Please output only the lines running from the one that contains "P0001 - SUELDO NORMAL, 2015-01: 6829.5" through the last line of the data below, exactly as they stand, with no pictures.

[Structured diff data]
* * * * * * *

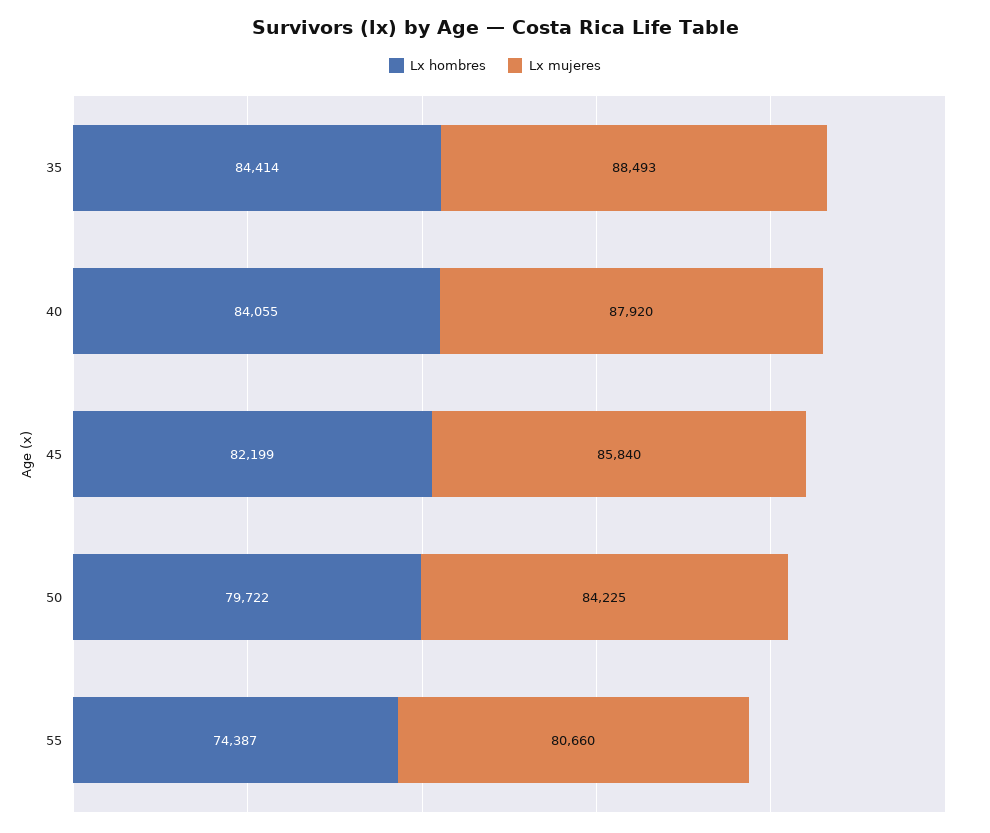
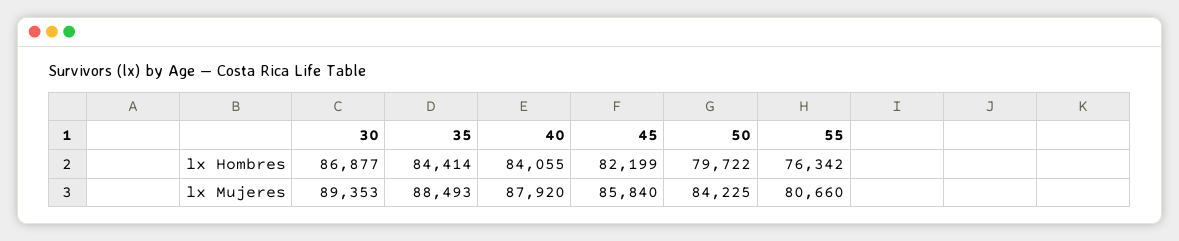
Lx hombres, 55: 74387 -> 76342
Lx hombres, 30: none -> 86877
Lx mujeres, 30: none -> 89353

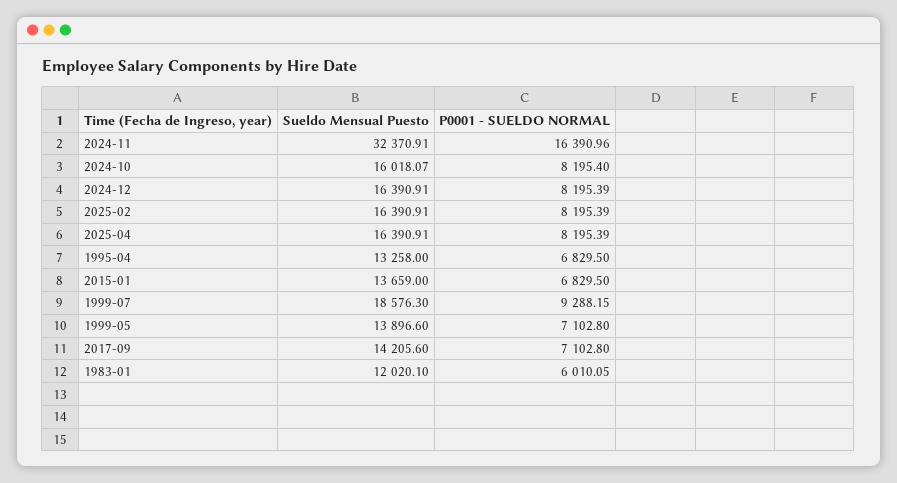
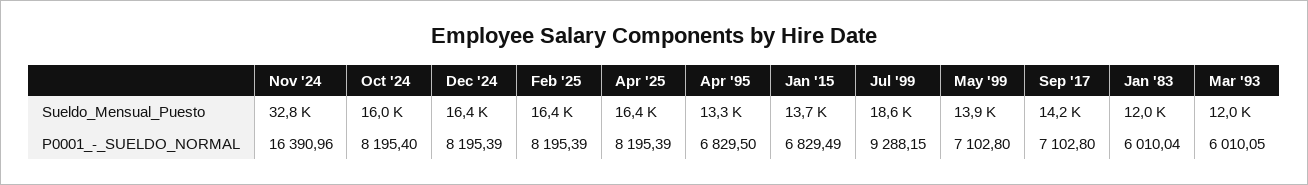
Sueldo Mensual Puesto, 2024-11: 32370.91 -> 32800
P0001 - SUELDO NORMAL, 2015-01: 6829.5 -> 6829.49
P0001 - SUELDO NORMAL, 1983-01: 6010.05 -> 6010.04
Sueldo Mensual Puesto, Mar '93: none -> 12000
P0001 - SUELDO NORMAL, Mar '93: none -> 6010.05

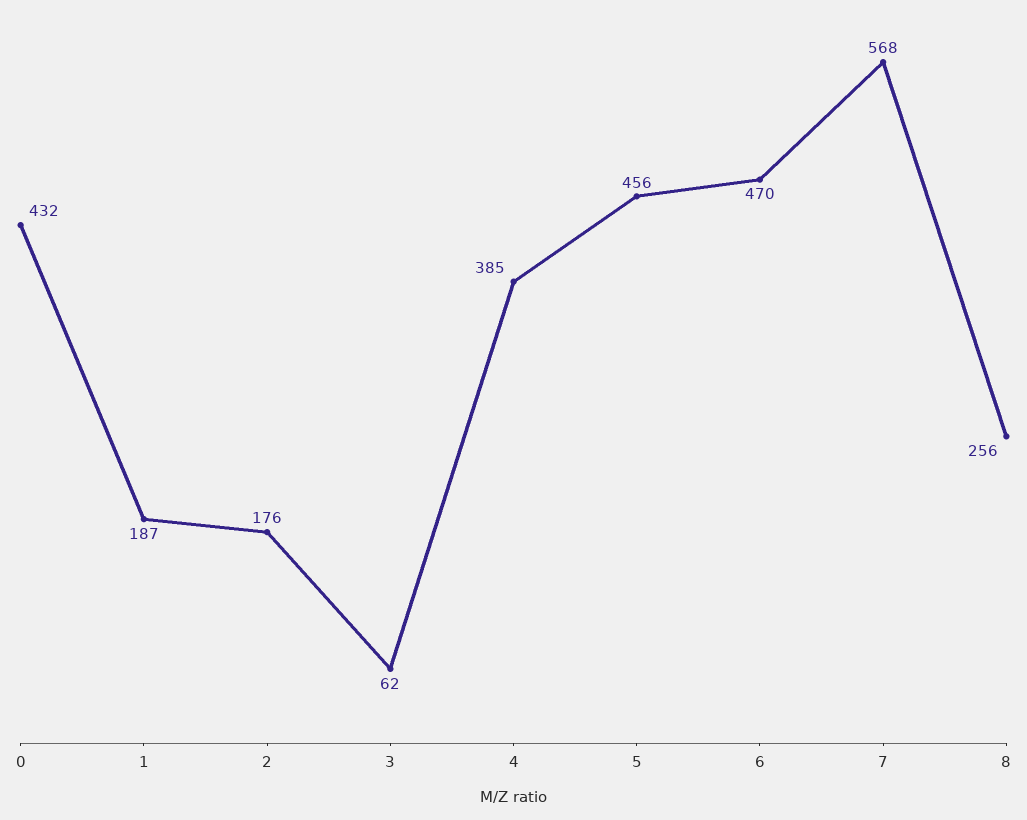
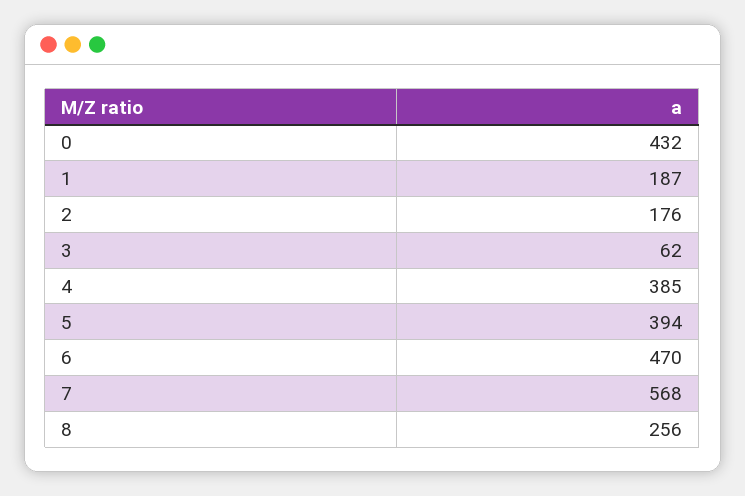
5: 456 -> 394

* * * * * * *

_ANSWER BOX_:
P0001 - SUELDO NORMAL, 2015-01: 6829.5 -> 6829.49
P0001 - SUELDO NORMAL, 1983-01: 6010.05 -> 6010.04
Sueldo Mensual Puesto, Mar '93: none -> 12000
P0001 - SUELDO NORMAL, Mar '93: none -> 6010.05

5: 456 -> 394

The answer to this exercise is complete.